I am writing to commend you for your remarkable organization, Samaritan's Purse, which provides medical care for poor and isolated communities. Samaritan's Purse is one of the organizations that is working in the Ebola hot zones of West Africa, successfully stemming the spread of this dreaded disease and saving countless lives in this region of the world. Indeed, it was a volunteer from Samaritan's Purse, Dr. Kent Brantly, who was the first Ebola patient to be treated in the United States. Like many, I prayed for Dr. Brantly's recovery, and I am glad to see that he is in full health.

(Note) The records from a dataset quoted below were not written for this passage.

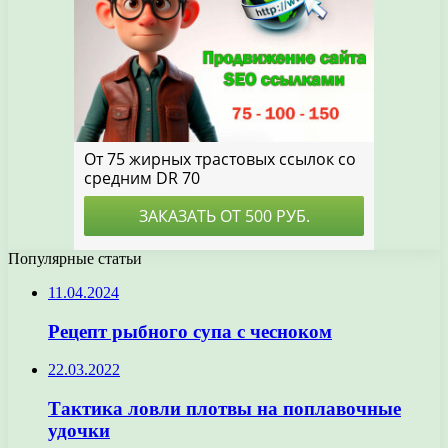
Популярные статьи
11.04.2024
Рецепт рыбного супа с чесноком
22.03.2022
Тактика ловли плотвы на поплавочные
удочки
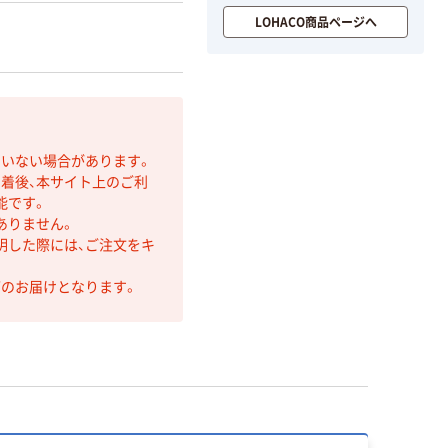
LOHACO商品ページへ
ていない場合があります。
着後、本サイト上のご利
能です。
ありません。
明した際には、ご注文をキ
第のお届けとなります。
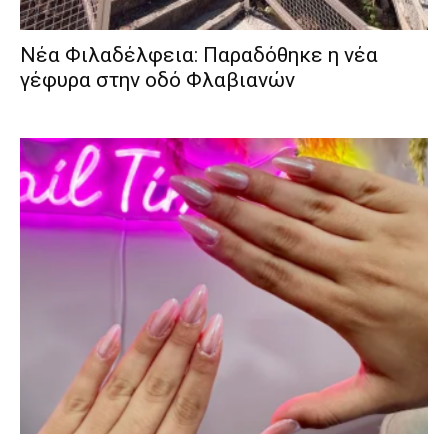
Νέα Φιλαδέλφεια: Παραδόθηκε η νέα
γέφυρα στην οδό Φλαβιανών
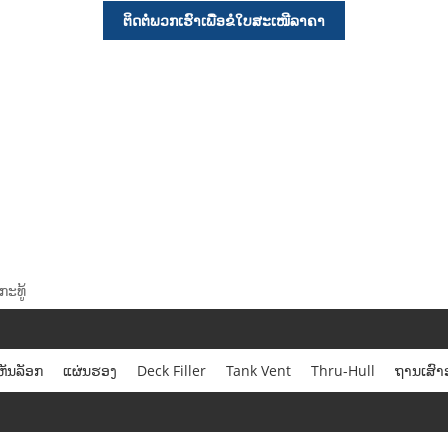
ຕິດຕໍ່ພວກເຮົາເພື່ອຂໍໃບສະເໜີລາຄາ
ະທູ້
ັນລັອກ
ແຜ່ນຮອງ
Deck Filler
Tank Vent
Thru-Hull
ຖານເສົ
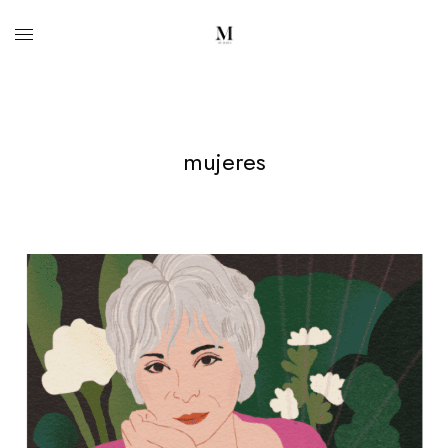
mujeres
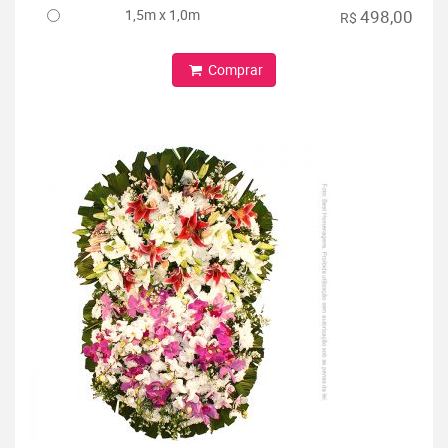
1,5m x 1,0m
498,00
R$
Comprar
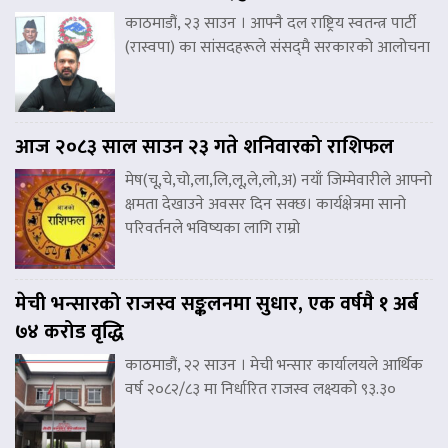
काठमाडौं, २३ साउन । आफ्नै दल राष्ट्रिय स्वतन्त्र पार्टी
(रास्वपा) का सांसदहरूले संसद्‌मै सरकारको आलोचना
आज २०८३ साल साउन २३ गते शनिवारको राशिफल
मेष(चू,चे,चो,ला,लि,लू,ले,लो,अ) नयाँ जिम्मेवारीले आफ्नो
क्षमता देखाउने अवसर दिन सक्छ। कार्यक्षेत्रमा सानो
परिवर्तनले भविष्यका लागि राम्रो
मेची भन्सारको राजस्व सङ्कलनमा सुधार, एक वर्षमै १ अर्ब
७४ करोड वृद्धि
काठमाडौं, २२ साउन । मेची भन्सार कार्यालयले आर्थिक
वर्ष २०८२/८३ मा निर्धारित राजस्व लक्ष्यको ९३.३०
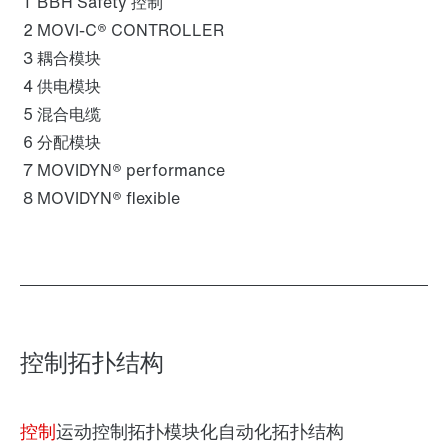
1
BBH Safety 控制
2
MOVI-C® CONTROLLER
3
耦合模块
4
供电模块
5
混合电缆
6
分配模块
7
MOVIDYN® performance
8
MOVIDYN® flexible
控制拓扑结构
控制
运动控制拓扑
模块化自动化拓扑结构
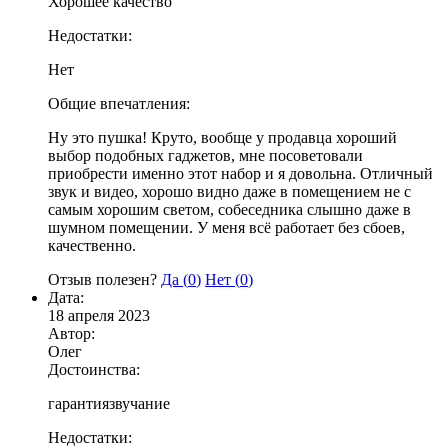
Хорошее качество
Недостатки:
Нет
Общие впечатления:
Ну это пушка! Круто, вообще у продавца хороший
выбор подобных гаджетов, мне посоветовали
приобрести именно этот набор и я довольна. Отличный
звук и видео, хорошо видно даже в помещением не с
самым хорошим светом, собеседника слышно даже в
шумном помещении. У меня всё работает без сбоев,
качественно.
Отзыв полезен?
Да (
0
)
Нет (
0
)
Дата:
18 апреля 2023
Автор:
Олег
Достоинства:
гарантиязвучание
Недостатки:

But Rev. Graham, many of the doctors and nurses who return from their volunteer duty are being treated as pariahs. Despite the advice of medical professionals, and fueled by a sensationalist media and cynical political calculations, these heros are being locked up rather than lauded, demonized rather than defended. I am writing to you Rev. Graham to speak out on behalf of these brave and selfless volunteers, who put themselves in harm's way only to be treated by many as a threat upon their return to our shores. Your voice is one of moral authority for many in our political leadership, and you have a large following. I am sure that a word from you will not only help us understand how to receive these returning volunteers, but might help silence those who are exploiting this crisis for personal and political gain. Once again, I commend you for your work on behalf of the poor and underserved, and wish you continuing success.